Kubis Napa, yang tumbuh subur di dataran tinggi yang sejuk, kini merana akibat suhu yang semakin meningkat, curah hujan yang tak menentu, dan penyakit tanah yang merajalela. Petani pun semakin kesulitan mencari lahan subur untuk menanam tanaman ini. Bahkan, luas lahan pertanian kubis di dataran tinggi tahun lalu menyusut hingga kurang dari setengahnya dibandingkan 20 tahun lalu.

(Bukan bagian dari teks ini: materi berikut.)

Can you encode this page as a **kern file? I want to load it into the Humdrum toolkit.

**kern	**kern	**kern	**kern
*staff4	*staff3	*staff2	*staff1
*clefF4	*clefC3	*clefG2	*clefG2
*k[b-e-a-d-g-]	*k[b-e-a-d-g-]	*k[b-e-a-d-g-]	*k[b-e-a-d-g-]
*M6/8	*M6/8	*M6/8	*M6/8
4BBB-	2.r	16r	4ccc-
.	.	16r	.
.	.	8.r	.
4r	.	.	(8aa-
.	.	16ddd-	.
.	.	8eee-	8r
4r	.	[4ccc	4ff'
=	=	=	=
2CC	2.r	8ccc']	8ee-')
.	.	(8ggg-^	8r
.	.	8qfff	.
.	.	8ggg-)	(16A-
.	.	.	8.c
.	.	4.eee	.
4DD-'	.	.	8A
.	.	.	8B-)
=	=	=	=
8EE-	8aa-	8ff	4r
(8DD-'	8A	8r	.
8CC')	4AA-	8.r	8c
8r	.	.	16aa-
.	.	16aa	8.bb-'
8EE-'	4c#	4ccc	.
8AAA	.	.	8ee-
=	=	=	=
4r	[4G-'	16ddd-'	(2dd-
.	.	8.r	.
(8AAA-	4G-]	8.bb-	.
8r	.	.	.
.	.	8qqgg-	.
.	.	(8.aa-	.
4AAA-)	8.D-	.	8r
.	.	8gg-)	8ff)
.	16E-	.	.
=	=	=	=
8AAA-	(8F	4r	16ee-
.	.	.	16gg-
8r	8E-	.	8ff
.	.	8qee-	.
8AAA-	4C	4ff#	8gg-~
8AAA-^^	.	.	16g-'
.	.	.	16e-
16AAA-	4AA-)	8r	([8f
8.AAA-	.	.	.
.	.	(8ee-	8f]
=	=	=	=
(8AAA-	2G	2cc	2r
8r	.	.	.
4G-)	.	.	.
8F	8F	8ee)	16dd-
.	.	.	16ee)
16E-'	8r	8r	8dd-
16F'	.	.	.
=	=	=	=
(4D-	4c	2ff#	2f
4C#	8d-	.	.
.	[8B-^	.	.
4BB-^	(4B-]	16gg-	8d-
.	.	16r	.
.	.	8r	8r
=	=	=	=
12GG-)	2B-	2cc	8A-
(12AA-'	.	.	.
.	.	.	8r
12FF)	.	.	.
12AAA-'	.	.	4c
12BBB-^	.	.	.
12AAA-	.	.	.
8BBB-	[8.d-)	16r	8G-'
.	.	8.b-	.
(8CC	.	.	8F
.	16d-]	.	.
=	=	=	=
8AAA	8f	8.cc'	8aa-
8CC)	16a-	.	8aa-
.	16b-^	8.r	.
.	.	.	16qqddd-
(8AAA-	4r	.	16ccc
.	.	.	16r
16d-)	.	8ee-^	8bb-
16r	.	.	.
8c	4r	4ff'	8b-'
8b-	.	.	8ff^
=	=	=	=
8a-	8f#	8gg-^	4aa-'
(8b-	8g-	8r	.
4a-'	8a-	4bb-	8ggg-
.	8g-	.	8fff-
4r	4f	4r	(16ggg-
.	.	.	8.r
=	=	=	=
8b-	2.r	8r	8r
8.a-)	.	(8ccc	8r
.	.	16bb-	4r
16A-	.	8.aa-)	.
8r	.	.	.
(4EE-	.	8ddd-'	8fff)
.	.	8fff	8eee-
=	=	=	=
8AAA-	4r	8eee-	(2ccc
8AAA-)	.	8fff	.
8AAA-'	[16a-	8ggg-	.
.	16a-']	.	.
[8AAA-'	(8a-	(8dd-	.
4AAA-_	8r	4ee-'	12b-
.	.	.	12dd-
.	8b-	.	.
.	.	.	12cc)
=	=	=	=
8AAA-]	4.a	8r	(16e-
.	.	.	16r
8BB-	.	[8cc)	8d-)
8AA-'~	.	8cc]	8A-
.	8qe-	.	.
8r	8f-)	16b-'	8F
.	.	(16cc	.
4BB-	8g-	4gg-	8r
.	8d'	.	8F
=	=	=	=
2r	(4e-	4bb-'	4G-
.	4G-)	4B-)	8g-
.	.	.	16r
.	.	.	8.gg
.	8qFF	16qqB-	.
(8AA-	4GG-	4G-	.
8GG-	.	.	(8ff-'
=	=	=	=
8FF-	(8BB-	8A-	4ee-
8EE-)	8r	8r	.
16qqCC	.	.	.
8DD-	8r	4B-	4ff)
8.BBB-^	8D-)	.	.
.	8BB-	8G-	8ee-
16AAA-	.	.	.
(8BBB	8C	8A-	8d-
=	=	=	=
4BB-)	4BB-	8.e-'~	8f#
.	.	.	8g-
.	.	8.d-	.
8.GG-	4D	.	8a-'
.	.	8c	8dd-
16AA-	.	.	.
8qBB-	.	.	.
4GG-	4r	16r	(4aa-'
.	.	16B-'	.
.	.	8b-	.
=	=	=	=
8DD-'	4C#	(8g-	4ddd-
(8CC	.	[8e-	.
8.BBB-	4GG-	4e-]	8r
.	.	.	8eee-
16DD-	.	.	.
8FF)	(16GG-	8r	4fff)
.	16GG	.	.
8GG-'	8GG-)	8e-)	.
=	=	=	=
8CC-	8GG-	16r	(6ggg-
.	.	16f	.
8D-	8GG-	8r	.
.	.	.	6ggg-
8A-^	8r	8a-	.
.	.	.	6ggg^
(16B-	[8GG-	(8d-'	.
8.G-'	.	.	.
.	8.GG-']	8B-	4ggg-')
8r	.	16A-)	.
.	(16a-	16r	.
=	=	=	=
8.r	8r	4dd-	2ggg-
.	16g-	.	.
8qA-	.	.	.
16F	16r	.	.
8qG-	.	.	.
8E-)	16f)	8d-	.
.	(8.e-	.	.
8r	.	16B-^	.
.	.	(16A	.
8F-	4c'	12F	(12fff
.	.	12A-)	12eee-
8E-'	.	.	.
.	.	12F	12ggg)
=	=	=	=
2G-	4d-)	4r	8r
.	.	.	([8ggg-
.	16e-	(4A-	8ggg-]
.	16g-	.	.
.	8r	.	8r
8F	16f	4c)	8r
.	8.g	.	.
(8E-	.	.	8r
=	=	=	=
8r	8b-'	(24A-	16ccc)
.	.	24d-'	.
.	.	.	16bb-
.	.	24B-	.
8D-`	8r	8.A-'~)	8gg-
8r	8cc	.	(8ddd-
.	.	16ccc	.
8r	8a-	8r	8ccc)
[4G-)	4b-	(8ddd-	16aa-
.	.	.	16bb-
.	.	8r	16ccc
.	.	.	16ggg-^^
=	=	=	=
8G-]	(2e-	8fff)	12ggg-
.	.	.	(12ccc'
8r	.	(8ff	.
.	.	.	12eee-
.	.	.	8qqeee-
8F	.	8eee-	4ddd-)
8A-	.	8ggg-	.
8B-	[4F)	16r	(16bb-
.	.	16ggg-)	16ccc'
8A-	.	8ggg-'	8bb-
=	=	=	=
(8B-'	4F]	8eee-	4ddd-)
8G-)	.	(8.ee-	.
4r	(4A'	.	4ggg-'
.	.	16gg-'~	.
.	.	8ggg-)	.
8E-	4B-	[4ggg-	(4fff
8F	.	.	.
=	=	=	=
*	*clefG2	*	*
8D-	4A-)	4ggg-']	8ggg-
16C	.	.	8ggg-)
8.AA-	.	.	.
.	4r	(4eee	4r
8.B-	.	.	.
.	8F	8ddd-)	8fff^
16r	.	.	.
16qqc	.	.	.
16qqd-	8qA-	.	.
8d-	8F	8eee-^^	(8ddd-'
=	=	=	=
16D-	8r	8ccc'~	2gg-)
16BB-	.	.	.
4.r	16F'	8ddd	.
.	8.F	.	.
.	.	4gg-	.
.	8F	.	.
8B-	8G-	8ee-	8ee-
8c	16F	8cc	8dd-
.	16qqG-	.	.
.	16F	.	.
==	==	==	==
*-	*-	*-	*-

“Membayangkan tak bisa lagi membuat kimchi dengan kubis dari tanah kami sendiri, sungguh memilukan,” ujar seorang petani dengan getir. “Jika terus begini, mungkin kami harus menyerah membuat kimchi kubis di musim panas.” Sebuah kenyataan pahit yang mengancam warisan kuliner berharga Korea Selatan.
Para ilmuwan kini tengah berupaya keras mencari solusi untuk menyelamatkan kimchi. “Kami sedang mengembangkan metode penyiraman yang lebih efektif untuk menurunkan suhu dan memperluas penerapan metode pengendalian biologis guna melawan penyakit tanaman yang baru bermunculan. Dengan suhu yang terus meningkat, kami juga tengah bekerja menciptakan varietas kubis yang mampu bertahan dan tumbuh optimal meski dalam kondisi suhu yang lebih tinggi,” jelas salah satu ilmuwan.
Korea Selatan membutuhkan solusi yang tepat, dan waktu semakin mendesak. Para ahli memproyeksikan bahwa jika masalah ini tidak segera diatasi, pada tahun 2090, kubis tidak lagi dapat ditanam di dataran tinggi negara tersebut. Namun, ancaman terhadap makanan tradisional bukan hanya masalah Korea Selatan.
Di berbagai belahan dunia, perubahan iklim mengacaukan kondisi pertanian, membuat tanaman yang dulu cocok dengan iklim tertentu kini mungkin harus ditanam di lokasi yang berbeda. Ditambah lagi, banjir besar, kebakaran hutan, dan kekeringan semakin menghancurkan tanaman. Suhu laut yang meningkat juga membunuh kehidupan laut atau memaksa makanan laut keluar dari habitat aslinya, yang mengancam kelestarian banyak hidangan tradisional.
Bayangkan poutine khas Kanada, kentang goreng renyah berpadu keju lembut dan saus gurih. Kini, kentang Kanada menyusut akibat suhu naik, sapi stres kepanasan, keju langka. Bebek Peking pun terancam di Tiongkok, produsen terbesar dunia. Panas meningkatkan penyakit, bebek mati, hidangan mewah terusik.
Dari gallo pinto Kosta Rika hingga sushi Jepang, pasta Italia, ackee Jamaika, aloo paratha India, semua terdampak. Tanaman mati, lahan menyusut, cita rasa berubah. Perubahan iklim menggerogoti tradisi kuliner dunia. Tanpa tindakan cepat, bukan hanya hidangan klasik hilang, tapi makanan di meja pun terancam.